Ende der Regierungskrise: Zwei CSSD-Abtrünnige wollen das Kabinett tolerieren
Die sieben Monate dauernde politische Krise nähert sich aller Wahrscheinlichkeit nach dem Ende. Zwei Sozialdemokraten werden das Kabinett von Mirek Topolanek unterstützen. Bei der Vertrauensabstimmung im Abgeordnetenhaus wollen sie den Saal verlassen. Wenn die aus Bürgerdemokraten, Christdemokraten und Grünen zusammengesetzte Koalition geschlossen abstimmt, dann werden ihre 100 Abgeordnetenstimmen reichen, um der Regierung das Vertrauen auszusprechen.

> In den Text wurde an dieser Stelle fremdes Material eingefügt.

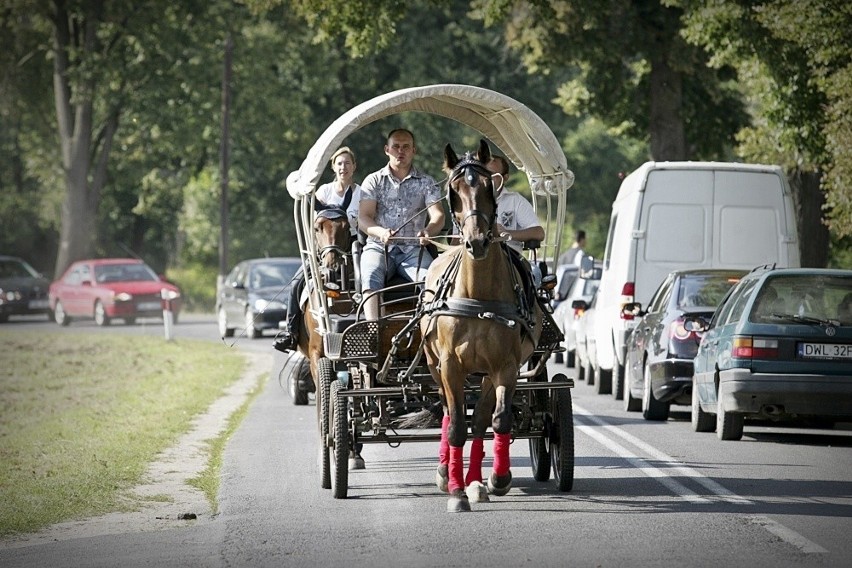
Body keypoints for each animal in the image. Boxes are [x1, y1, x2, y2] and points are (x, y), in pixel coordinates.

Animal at [420, 140, 544, 512]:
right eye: (455, 190)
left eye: (490, 187)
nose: (476, 241)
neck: (478, 297)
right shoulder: (449, 366)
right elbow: (456, 426)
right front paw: (456, 491)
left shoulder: (506, 366)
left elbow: (496, 420)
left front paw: (495, 479)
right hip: (434, 366)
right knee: (450, 414)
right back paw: (447, 474)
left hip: (487, 373)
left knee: (479, 421)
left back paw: (475, 481)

"Das sind die Anschuldigungen, die am häufigsten vorgebracht werden. Ich habe ein reines Gewissen und bin absolut ruhig. Wenn ich die bisherige Situation betrachte, meine ich, dass kaum jemand in der Lage wäre, eine andere Lösung der politischen Lage zu finden."
Im Unterschied zum ehemaligen Vizegesundheitsminister Pohanka kommt Melcak vom linken Flügel der CSSD-Abgeordneten. Für den größten Erfolg, der während der Verhandlungen erreicht wurde, hält er Folgendes:"Ich schätze es vor allem, dass das Kabinett den Dialog mit den Gewerkschaften nicht unterbrechen wird. Das heißt, dass die Gewerkschaften in die Diskussion über wichtige Gesetze immer miteinbezogen werden, dass ihre Meinung gehört wird und vor allem dass sich die Regierung um die Beibehaltung des sozialen Friedens im Land bemühen will."
Die Beweggründe, die die beiden Abgeordneten für ihre Entscheidung nannten, haben auf ihre Parteikollegen kaum Eindruck gemacht. Betrug, Verrat, Korruption - diese Begriffe waren von Parteichef Jiri Paroubek an die Adresse der beiden Abtrünnigen zu hören:
"Die Herren Abgeordneten Pohanka und Melcak sind Verräter, die aus Gründen, die wir nun ahnen können und für mich persönlich eine große Enttäuschung sind, die ganze Zeit lang ein heuchlerisches Spiel gespielt haben."Richtig empört schien auch der sonst in seiner Ausdrucksweise eher zurückhaltende Vizechef der Sozialdemokraten, Bohuslav Sobotka, zu sein:
"Der heutige Tag ist meiner Meinung nach ein schwarzer Tag für die politische Kultur in Tschechien. Ich muss sagen, dass das, was die Herren Topolanek, Pohanka und Melcak auf der Presskonferenz vorgeführt haben, ein sehr trauriges Spektakel war. Ich habe mich dabei an die Dokumentaraufnahmen über die Schauprozesse in den fünfziger Jahren erinnert."
Die Tolerierung des Kabinetts während der Vertrauensabstimmung bedeutet aber noch keine langfristige Unterstützung der Regierungspolitik. Dessen ist sich auch Premier Mirek Topolanek bewusst:
"Die Entscheidung der beiden Abgeordneten bedeutet weder die Tolerierung der Regierung während der ganzen Amtszeit noch die Unterstützung aller Gesetze. Wir haben uns aber auf einige Änderungen im Regierungsprogramm geeinigt, und zwar im Bereich der Steuern, des Gesundheitswesens, im Sozialbereich und in einigen weiteren Bereichen."
Soweit Premier Topolanek, der offensichtlich die schwierigste Etappe seiner politischen Karriere vor sich hat.